Nach Angaben der Behörden gab es seit dem 14. Dezember 92 Flüge aus Grossbritannien mit geschätzt 10 000 Menschen an Bord. Sandoz meint, viele davon seien heimkehrende Schweizer gewesen, die gar nicht in den Skistationen zu finden waren.

Verbier befürchtet langfristigen Reputationsschaden

Für den Skiort Verbier mit rund 9000 Einwohnern war es eine der schwärzesten Wochen. Weil rund ein Fünftel der Gäste dort traditionell aus Grossbritannien kommt, war der Ort plötzlich als vermeintlicher Corona-Hotspot verschrien. «Viele Schweizer haben ihren Urlaub dann abgesagt», sagt Sandoz. Normalerweise habe Verbier in dieser Woche 50 000 Gäste. Nun hätten die Hotels nur eine Auslastung von 30 bis 40 Prozent.
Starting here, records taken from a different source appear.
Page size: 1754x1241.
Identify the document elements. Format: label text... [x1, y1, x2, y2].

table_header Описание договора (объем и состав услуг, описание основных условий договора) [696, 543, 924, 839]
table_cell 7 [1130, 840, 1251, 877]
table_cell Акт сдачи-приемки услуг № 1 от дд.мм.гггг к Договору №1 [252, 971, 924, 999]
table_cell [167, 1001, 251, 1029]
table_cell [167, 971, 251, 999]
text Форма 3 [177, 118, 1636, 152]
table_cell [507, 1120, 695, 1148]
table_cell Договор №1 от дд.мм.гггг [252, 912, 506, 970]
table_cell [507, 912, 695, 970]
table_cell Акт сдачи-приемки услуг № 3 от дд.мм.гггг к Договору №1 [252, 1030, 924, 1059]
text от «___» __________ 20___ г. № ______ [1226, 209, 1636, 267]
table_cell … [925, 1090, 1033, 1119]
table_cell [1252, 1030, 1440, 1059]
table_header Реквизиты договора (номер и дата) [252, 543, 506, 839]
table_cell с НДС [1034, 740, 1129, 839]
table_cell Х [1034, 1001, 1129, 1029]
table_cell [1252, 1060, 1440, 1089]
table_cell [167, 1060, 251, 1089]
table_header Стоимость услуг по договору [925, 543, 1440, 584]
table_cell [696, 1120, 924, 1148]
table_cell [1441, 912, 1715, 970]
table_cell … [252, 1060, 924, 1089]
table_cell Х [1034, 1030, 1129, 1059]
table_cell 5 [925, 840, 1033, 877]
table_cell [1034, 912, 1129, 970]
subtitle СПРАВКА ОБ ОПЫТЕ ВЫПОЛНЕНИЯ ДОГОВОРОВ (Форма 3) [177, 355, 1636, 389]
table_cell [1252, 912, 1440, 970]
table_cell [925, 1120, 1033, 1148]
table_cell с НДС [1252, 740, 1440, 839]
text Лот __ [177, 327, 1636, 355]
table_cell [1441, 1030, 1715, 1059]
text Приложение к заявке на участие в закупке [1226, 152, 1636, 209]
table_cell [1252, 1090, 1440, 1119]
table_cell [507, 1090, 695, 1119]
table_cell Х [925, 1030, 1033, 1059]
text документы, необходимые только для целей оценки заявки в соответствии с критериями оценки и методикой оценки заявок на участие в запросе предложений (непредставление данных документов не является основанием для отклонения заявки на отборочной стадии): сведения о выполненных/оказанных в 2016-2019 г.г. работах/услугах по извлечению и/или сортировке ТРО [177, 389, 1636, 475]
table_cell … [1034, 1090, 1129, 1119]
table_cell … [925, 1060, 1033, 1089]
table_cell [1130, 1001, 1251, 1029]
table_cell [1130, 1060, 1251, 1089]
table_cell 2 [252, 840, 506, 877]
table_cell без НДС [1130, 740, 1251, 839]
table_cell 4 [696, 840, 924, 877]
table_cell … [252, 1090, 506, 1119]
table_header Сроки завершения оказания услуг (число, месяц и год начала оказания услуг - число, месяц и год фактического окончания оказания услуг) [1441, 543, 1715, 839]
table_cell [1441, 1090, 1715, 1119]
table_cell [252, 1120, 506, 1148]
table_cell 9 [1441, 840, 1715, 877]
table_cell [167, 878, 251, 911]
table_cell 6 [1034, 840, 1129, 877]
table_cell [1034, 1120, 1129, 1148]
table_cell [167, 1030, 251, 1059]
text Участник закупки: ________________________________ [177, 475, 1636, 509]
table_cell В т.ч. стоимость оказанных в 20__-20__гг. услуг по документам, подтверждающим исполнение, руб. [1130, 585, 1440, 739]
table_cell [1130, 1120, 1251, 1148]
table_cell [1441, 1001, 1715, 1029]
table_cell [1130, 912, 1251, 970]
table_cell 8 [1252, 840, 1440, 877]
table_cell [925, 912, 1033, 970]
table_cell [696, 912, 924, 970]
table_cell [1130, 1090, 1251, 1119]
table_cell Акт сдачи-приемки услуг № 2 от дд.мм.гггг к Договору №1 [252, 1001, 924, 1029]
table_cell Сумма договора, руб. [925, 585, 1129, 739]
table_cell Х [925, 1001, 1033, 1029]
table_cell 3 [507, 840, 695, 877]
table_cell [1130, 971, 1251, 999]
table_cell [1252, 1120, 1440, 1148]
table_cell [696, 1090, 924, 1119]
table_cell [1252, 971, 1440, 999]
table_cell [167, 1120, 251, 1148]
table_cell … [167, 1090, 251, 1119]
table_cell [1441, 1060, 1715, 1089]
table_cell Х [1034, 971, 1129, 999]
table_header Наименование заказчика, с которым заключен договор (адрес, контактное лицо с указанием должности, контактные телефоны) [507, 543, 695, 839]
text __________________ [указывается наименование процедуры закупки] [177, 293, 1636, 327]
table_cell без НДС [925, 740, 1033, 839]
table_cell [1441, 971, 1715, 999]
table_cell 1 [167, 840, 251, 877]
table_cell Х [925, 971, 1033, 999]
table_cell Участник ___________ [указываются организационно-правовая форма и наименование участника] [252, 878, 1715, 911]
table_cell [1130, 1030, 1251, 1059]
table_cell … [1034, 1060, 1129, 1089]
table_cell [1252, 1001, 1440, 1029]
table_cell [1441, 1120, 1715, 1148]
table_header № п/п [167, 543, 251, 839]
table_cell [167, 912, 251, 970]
Verbier bemüht sich an den Skiliften, ein Anstehen mit Abstand möglich zu machen. - keystone

Sandoz fürchtet auch, dass künftig die Atmosphäre vergiftet sein werde. Seine eigene Nachbarin sei wegen ihres Akzents denunziert worden, dabei lebe die gebürtige Britin seit 40 Jahren am Ort. Und die Gäste aus Grossbritannien seien verständlicherweise stinksauer gewesen, sie hätten Hoteliers angepöbelt und sich beim Tourismusbüro beschwert. «Wir wissen nicht, ob sie in den kommenden Jahren zurückkehren», sagt Sandoz.